**** Supplied text ****

When the action of a legislative body is an exercise of authority to grant or withhold approval of the local implementation of a state or federal statute, such action is administrative, not legislative. 5 McQuillin, Municipal Corporations (3 Ed. 1996) 296-297, Section 16.55; see, e.g., Barberis v. Bay Village (1971), 31 Ohio Misc. 203, 204-205, 59 O.O.2d 366, 367-368, 281 N.E.2d 209, 210-211.

In this matter, although not dispositive, see Myers v. Schiering, supra, 27 Ohio St.2d at 14, 56 O.O.2d at 8, 271 N.E.2d at 866, we initially note that the city commission's approval of this measure by resolution rather than by ordinance tends to indicate that the commission did not believe this to be a legislative act. Also, we note that the commission specifically determined that its action was in accordance with section 3769.26 of the Ohio Revised Code."

R.C. 3769.26 provides:

"(A)(1) * * * [E]ach track in existence on September 27, 1994, * * * may establish, with the approval of the state racing commission and the appropriate local legislative authority, not more than two satellite facilities at which it may conduct pari-mutuel wagering on horse races conducted either inside or outside this state and simulcast by a simulcast host to the satellite facilities.

"* * *

"(3)(a) Any track that desires to establish a satellite facility shall provide written notification of its intent to the state racing commission and to the appropriate local legislative authority that is required to approve the satellite facility, together with detailed plans and specifications for the satellite facility. The commission shall deliver copies of this notification to all other tracks in this state, and the commission shall, within forty-five days after receiving the notification, hold a hearing on the track's intent to establish a satellite facility. At this hearing the commission shall consider the evidence presented and determine whether the request for establishment of a satellite facility shall be approved."

**** Records supplied ****

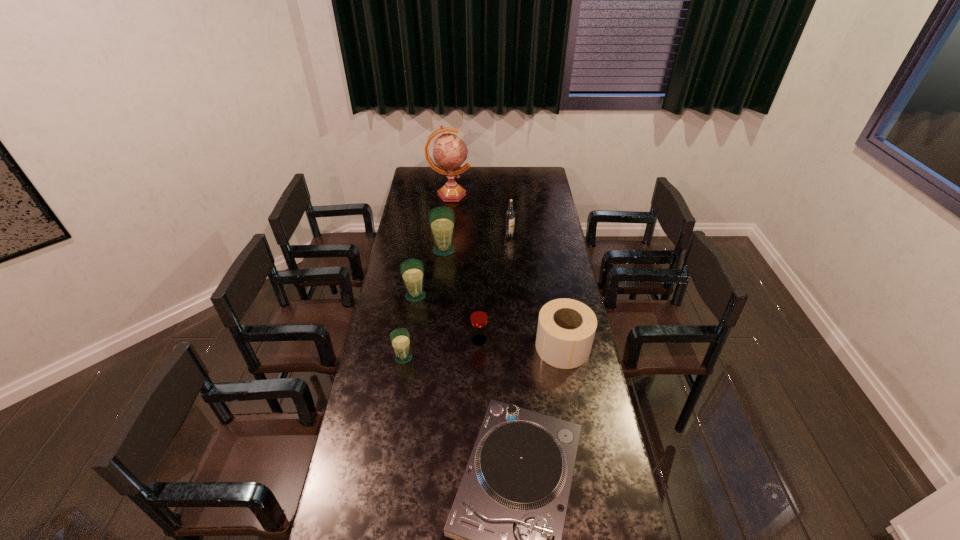
Where is `glass object that ranks as the closest to the rightmost glass`? glass object that ranks as the closest to the rightmost glass is located at coordinates (400, 339).

Locate which glass ranks second in proximity to the third nearest glass. Please provide its 2D coordinates. Your answer should be formatted as a tuple, i.e. [(x, y)], where the tuple contains the x and y coordinates of a point satisfying the conditions above.

[(400, 339)]

Locate which blue glass is the second closest to the shortest object. Please provide its 2D coordinates. Your answer should be formatted as a tuple, i.e. [(x, y)], where the tuple contains the x and y coordinates of a point satisfying the conditions above.

[(412, 270)]

I want to click on blue glass that is the third closest to the rightmost glass, so click(x=441, y=219).

This screenshot has width=960, height=540. What are the coordinates of `blank area in the image that satisfies the following two spatial constraints: 1. on the back side of the rightmost glass; 2. on the front-facing side of the tallest object` in the screenshot? It's located at (479, 194).

Locate an element on the screen. vacant point that satisfies the following two spatial constraints: 1. on the back side of the farthest blue glass; 2. on the right side of the second biggest blue glass is located at coordinates (422, 250).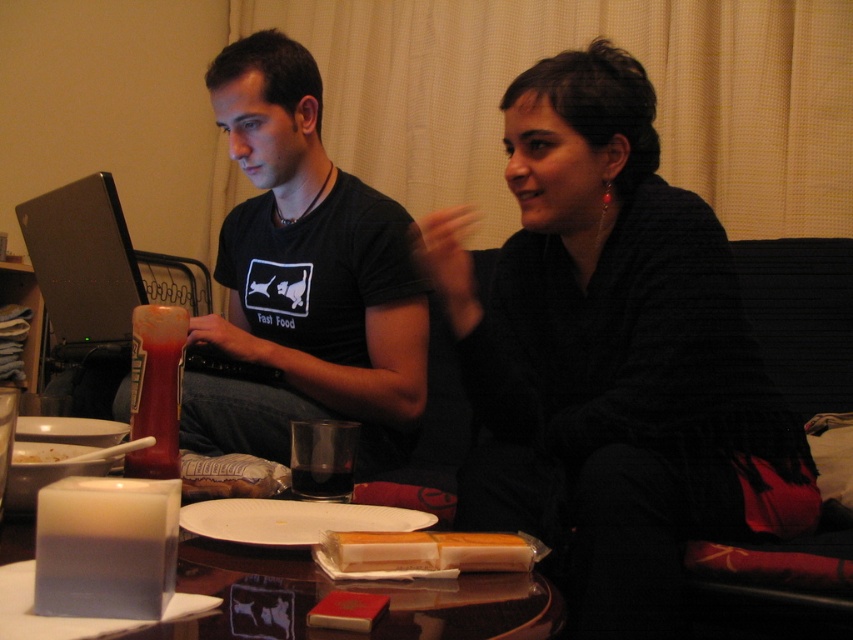
You are a delivery person who needs to place a small package on the table. The silver metallic laptop at left is in the way. Can you slide the package under the laptop to the white paper plate at lower center?

The silver metallic laptop at left is further to the viewer than the white paper plate at lower center, so sliding the package under the laptop would place it closer to the white paper plate at lower center. Yes, you can slide the package under the laptop to the white paper plate at lower center.

You are a guest at a dinner party and notice the translucent glass cup at center and the white paper plate at lower center on the table. Which item has a smaller width?

The translucent glass cup at center has a smaller width than the white paper plate at lower center.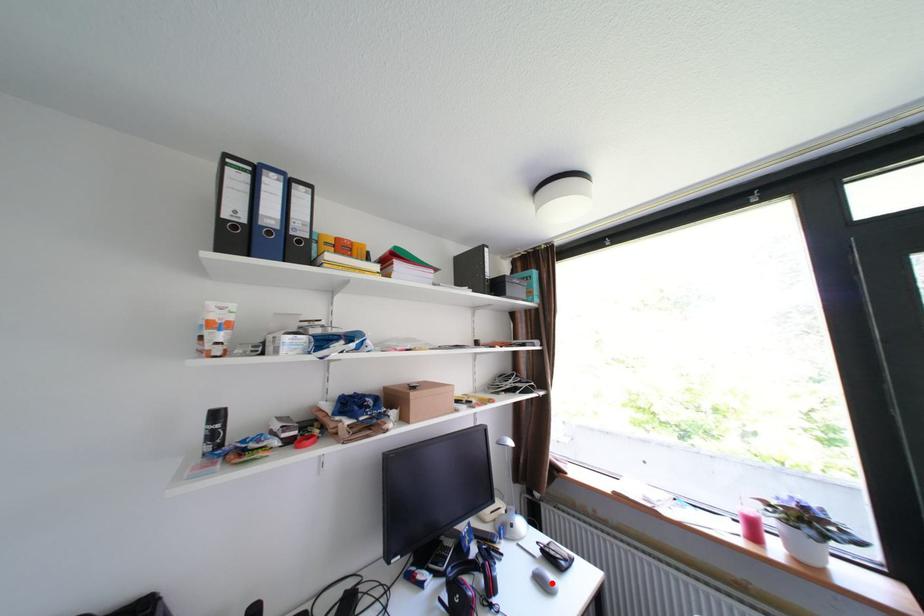
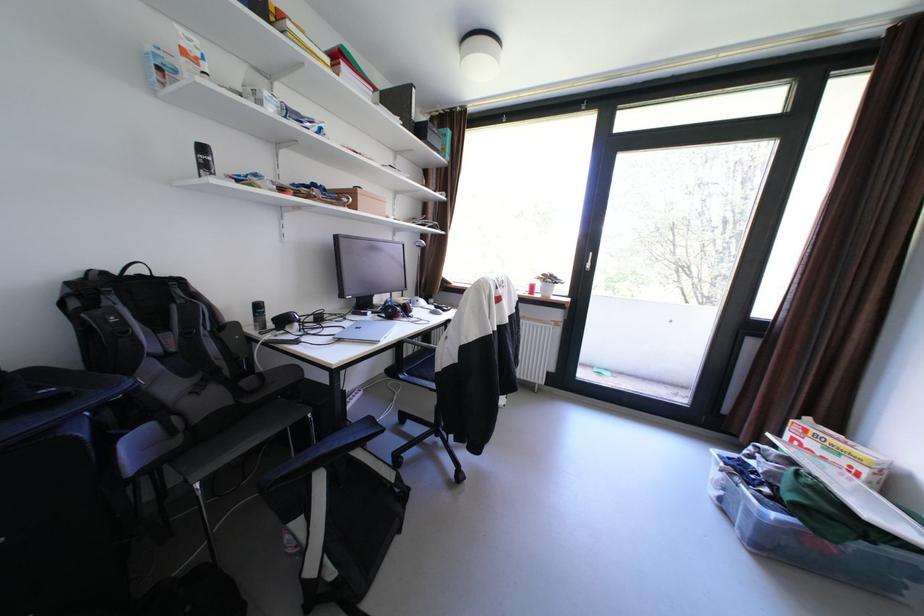
The point at the highlighted location is marked in the first image. Where is the corresponding point in the second image?

(444, 314)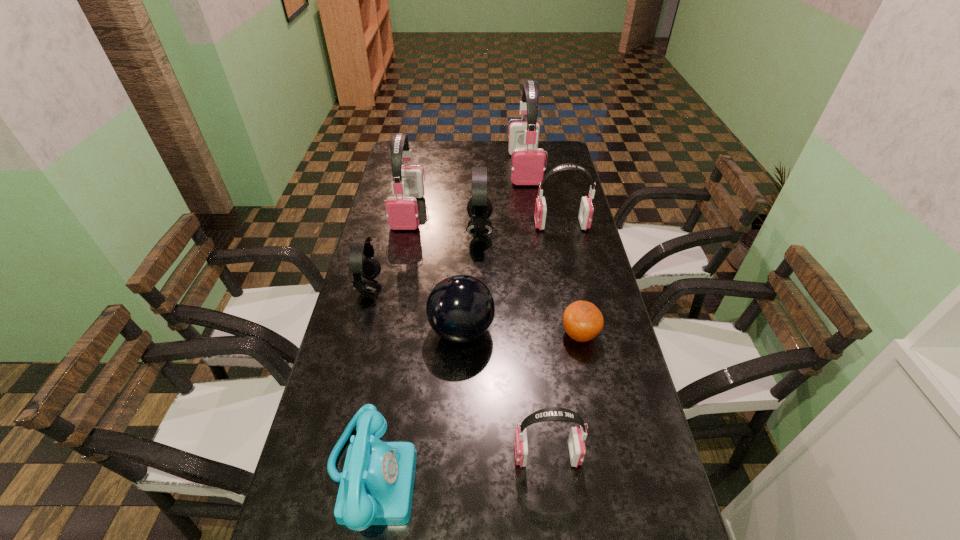
Identify the location of vacant space that satisfies the following two spatial constraints: 1. on the outer surface of the orange; 2. on the left side of the leftmost pink earphone. The width and height of the screenshot is (960, 540). (384, 335).

At what (x,y) coordinates should I click in order to perform the action: click on vacant region that satisfies the following two spatial constraints: 1. on the outer surface of the tallest earphone; 2. on the ear cups of the third earphone from left to right. Please return your answer as a coordinate pair (x, y). This screenshot has width=960, height=540. Looking at the image, I should click on (533, 230).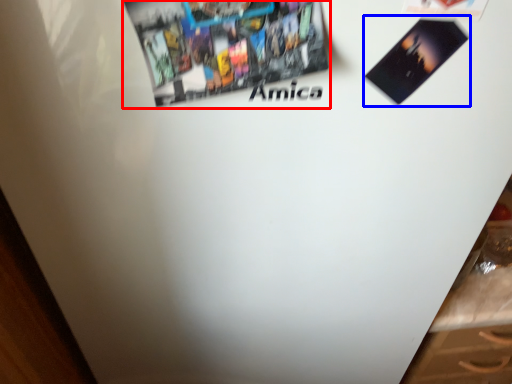
Question: Among these objects, which one is farthest to the camera, poster (highlighted by a red box) or flyer (highlighted by a blue box)?

Choices:
 (A) poster
 (B) flyer

Answer: (B)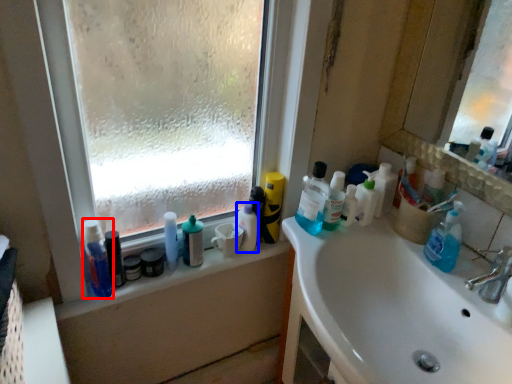
Question: Which point is further to the camera, toiletry (highlighted by a red box) or toiletry (highlighted by a blue box)?

Choices:
 (A) toiletry
 (B) toiletry

Answer: (B)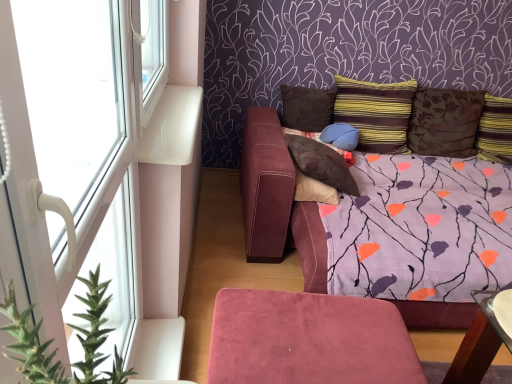
Question: From the image's perspective, is white plastic window at upper left, which is the 2th window from bottom to top, on matte blue pillow at center, the 3th pillow viewed from the left?

Choices:
 (A) no
 (B) yes

Answer: (B)

Question: From the image's perspective, is white plastic window at upper left, placed as the first window when sorted from top to bottom, below matte blue pillow at center, the 3th pillow viewed from the left?

Choices:
 (A) no
 (B) yes

Answer: (A)

Question: Is white plastic window at upper left, placed as the first window when sorted from top to bottom, not close to matte blue pillow at center, which is counted as the fourth pillow, starting from the right?

Choices:
 (A) yes
 (B) no

Answer: (A)

Question: Is white plastic window at upper left, which is the 2th window from bottom to top, smaller than matte blue pillow at center, which is counted as the fourth pillow, starting from the right?

Choices:
 (A) yes
 (B) no

Answer: (B)

Question: Considering the relative sizes of white plastic window at upper left, placed as the first window when sorted from top to bottom, and matte blue pillow at center, the 3th pillow viewed from the left, in the image provided, is white plastic window at upper left, placed as the first window when sorted from top to bottom, thinner than matte blue pillow at center, the 3th pillow viewed from the left,?

Choices:
 (A) no
 (B) yes

Answer: (B)

Question: Are white plastic window at upper left, which is the 2th window from bottom to top, and matte blue pillow at center, which is counted as the fourth pillow, starting from the right, making contact?

Choices:
 (A) yes
 (B) no

Answer: (B)

Question: From the image's perspective, is brown suede pillow at upper center, the 2th pillow positioned from the left, located above suede ottoman at lower center?

Choices:
 (A) yes
 (B) no

Answer: (A)

Question: Considering the relative sizes of brown suede pillow at upper center, which appears as the 5th pillow when viewed from the right, and suede ottoman at lower center in the image provided, is brown suede pillow at upper center, which appears as the 5th pillow when viewed from the right, thinner than suede ottoman at lower center?

Choices:
 (A) yes
 (B) no

Answer: (A)

Question: From a real-world perspective, is brown suede pillow at upper center, the 2th pillow positioned from the left, under suede ottoman at lower center?

Choices:
 (A) yes
 (B) no

Answer: (B)

Question: Can you confirm if brown suede pillow at upper center, which appears as the 5th pillow when viewed from the right, is bigger than suede ottoman at lower center?

Choices:
 (A) yes
 (B) no

Answer: (B)

Question: Is brown suede pillow at upper center, which appears as the 5th pillow when viewed from the right, facing away from suede ottoman at lower center?

Choices:
 (A) yes
 (B) no

Answer: (B)

Question: Could you tell me if brown suede pillow at upper center, the 2th pillow positioned from the left, is turned towards suede ottoman at lower center?

Choices:
 (A) no
 (B) yes

Answer: (B)

Question: From the image's perspective, is brown textured pillow at upper right, which appears as the 2th pillow when viewed from the right, beneath white plastic window at upper left, placed as the first window when sorted from top to bottom?

Choices:
 (A) no
 (B) yes

Answer: (B)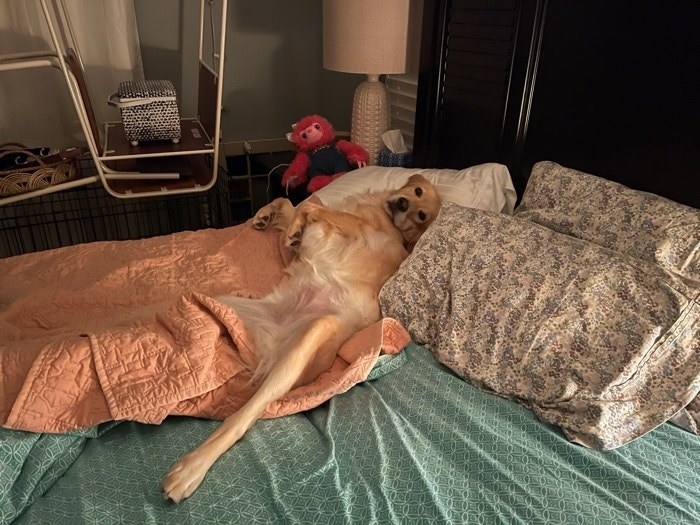
The width and height of the screenshot is (700, 525). Find the location of `light orange blanket`. light orange blanket is located at coordinates (147, 262).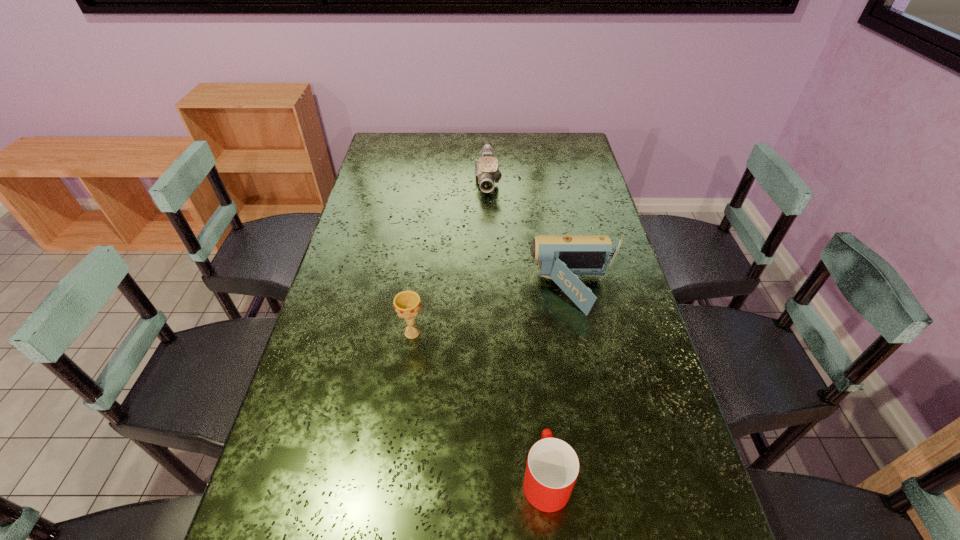
Locate an element on the screen. The image size is (960, 540). object that stands as the third closest to the leftmost object is located at coordinates (487, 171).

Identify which object is the nearest to the nearest object. Please provide its 2D coordinates. Your answer should be formatted as a tuple, i.e. [(x, y)], where the tuple contains the x and y coordinates of a point satisfying the conditions above.

[(561, 258)]

This screenshot has height=540, width=960. Identify the location of free space that satisfies the following two spatial constraints: 1. on the side of the nearer camcorder with the flip-out screen; 2. on the front side of the second nearest object. (583, 333).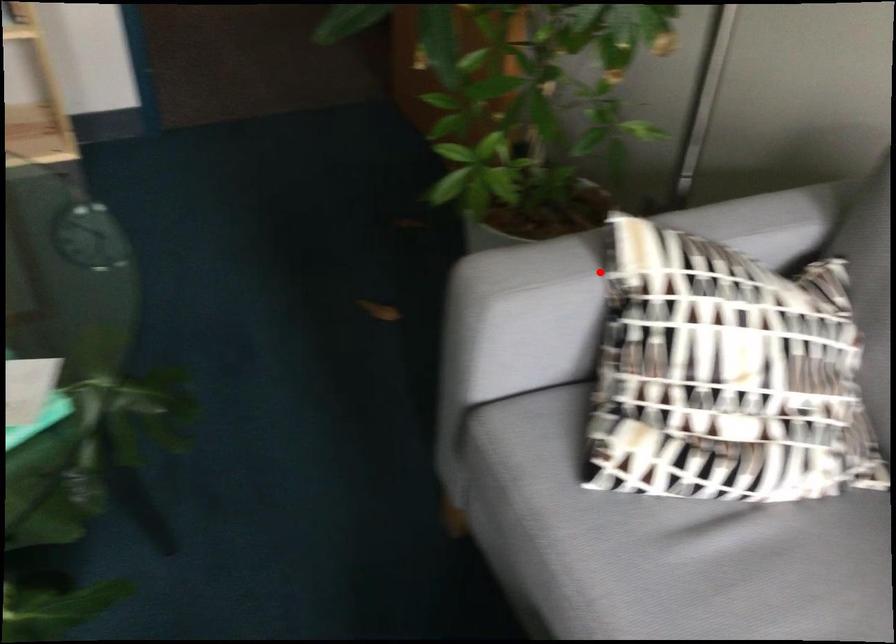
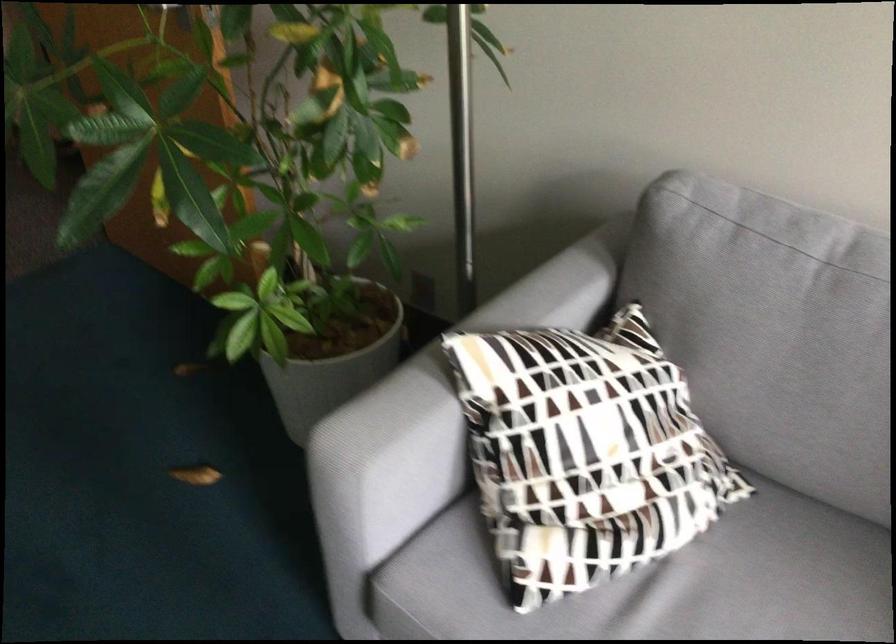
Find the pixel in the second image that matches the highlighted location in the first image.

(444, 397)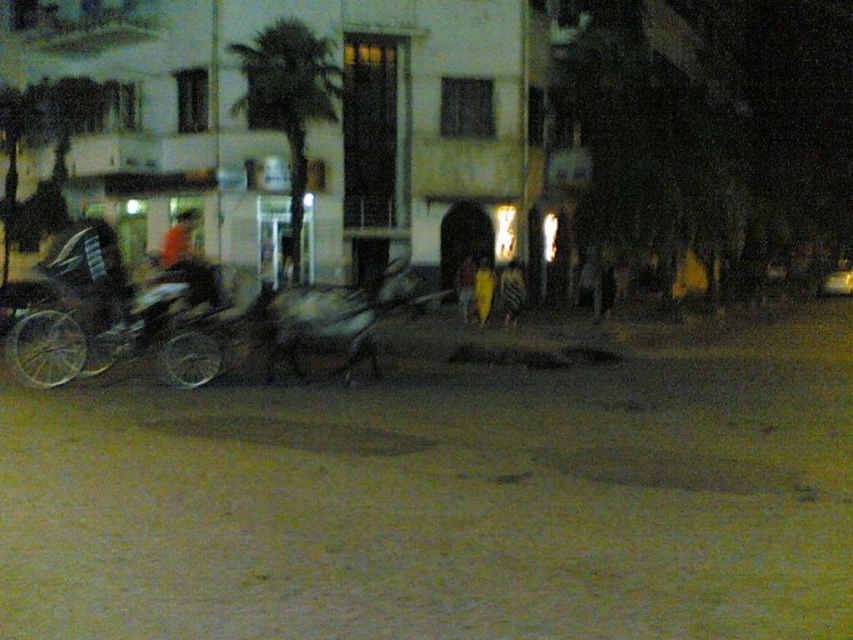
How far apart are green leafy palm tree at center and dark fabric shirt at center?

green leafy palm tree at center is 24.11 feet from dark fabric shirt at center.

Which is in front, point (312, 51) or point (207, 269)?

Positioned in front is point (207, 269).

This screenshot has height=640, width=853. What are the coordinates of `green leafy palm tree at center` in the screenshot? It's located at (288, 99).

Locate an element on the screen. green leafy palm tree at center is located at coordinates (288, 99).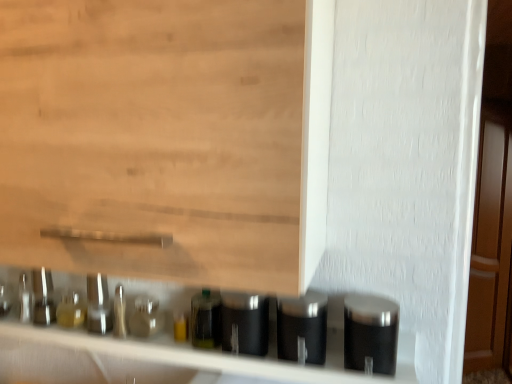
Question: Does satin metallic canister at center, which is counted as the 1th silver, starting from the left, appear on the right side of satin black container at right, arranged as the third silver when viewed from the left?

Choices:
 (A) yes
 (B) no

Answer: (B)

Question: Is the position of satin metallic canister at center, marked as the third silver in a right-to-left arrangement, less distant than that of satin black container at right, which is the first silver in right-to-left order?

Choices:
 (A) yes
 (B) no

Answer: (B)

Question: From a real-world perspective, is satin metallic canister at center, marked as the third silver in a right-to-left arrangement, below satin black container at right, arranged as the third silver when viewed from the left?

Choices:
 (A) yes
 (B) no

Answer: (A)

Question: From the image's perspective, is satin metallic canister at center, marked as the third silver in a right-to-left arrangement, below satin black container at right, arranged as the third silver when viewed from the left?

Choices:
 (A) no
 (B) yes

Answer: (A)

Question: Does satin metallic canister at center, marked as the third silver in a right-to-left arrangement, appear on the left side of satin black container at right, arranged as the third silver when viewed from the left?

Choices:
 (A) no
 (B) yes

Answer: (B)

Question: Is the surface of satin metallic canister at center, which is counted as the 1th silver, starting from the left, in direct contact with satin black container at right, which is the first silver in right-to-left order?

Choices:
 (A) yes
 (B) no

Answer: (B)

Question: Is satin silver canister at lower center, which is counted as the 2th silver, starting from the right, further to the viewer compared to black matte canisters at lower center?

Choices:
 (A) yes
 (B) no

Answer: (A)

Question: Considering the relative sizes of satin silver canister at lower center, which appears as the 2th silver when viewed from the left, and black matte canisters at lower center in the image provided, is satin silver canister at lower center, which appears as the 2th silver when viewed from the left, thinner than black matte canisters at lower center?

Choices:
 (A) no
 (B) yes

Answer: (B)

Question: From the image's perspective, is satin silver canister at lower center, which is counted as the 2th silver, starting from the right, under black matte canisters at lower center?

****

* Problem requirements *
Rewrite the stretch of the court opinion excerpt from "When the action" through "N.E.2d 209, 210-211.", replacing "legislative body" with "governing body".

* Worked answer *
When the action of a governing body is an exercise of authority to grant or withhold approval of the local implementation of a state or federal statute, such action is administrative, not legislative. 5 McQuillin, Municipal Corporations (3 Ed. 1996) 296-297, Section 16.55; see, e.g., Barberis v. Bay Village (1971), 31 Ohio Misc. 203, 204-205, 59 O.O.2d 366, 367-368, 281 N.E.2d 209, 210-211.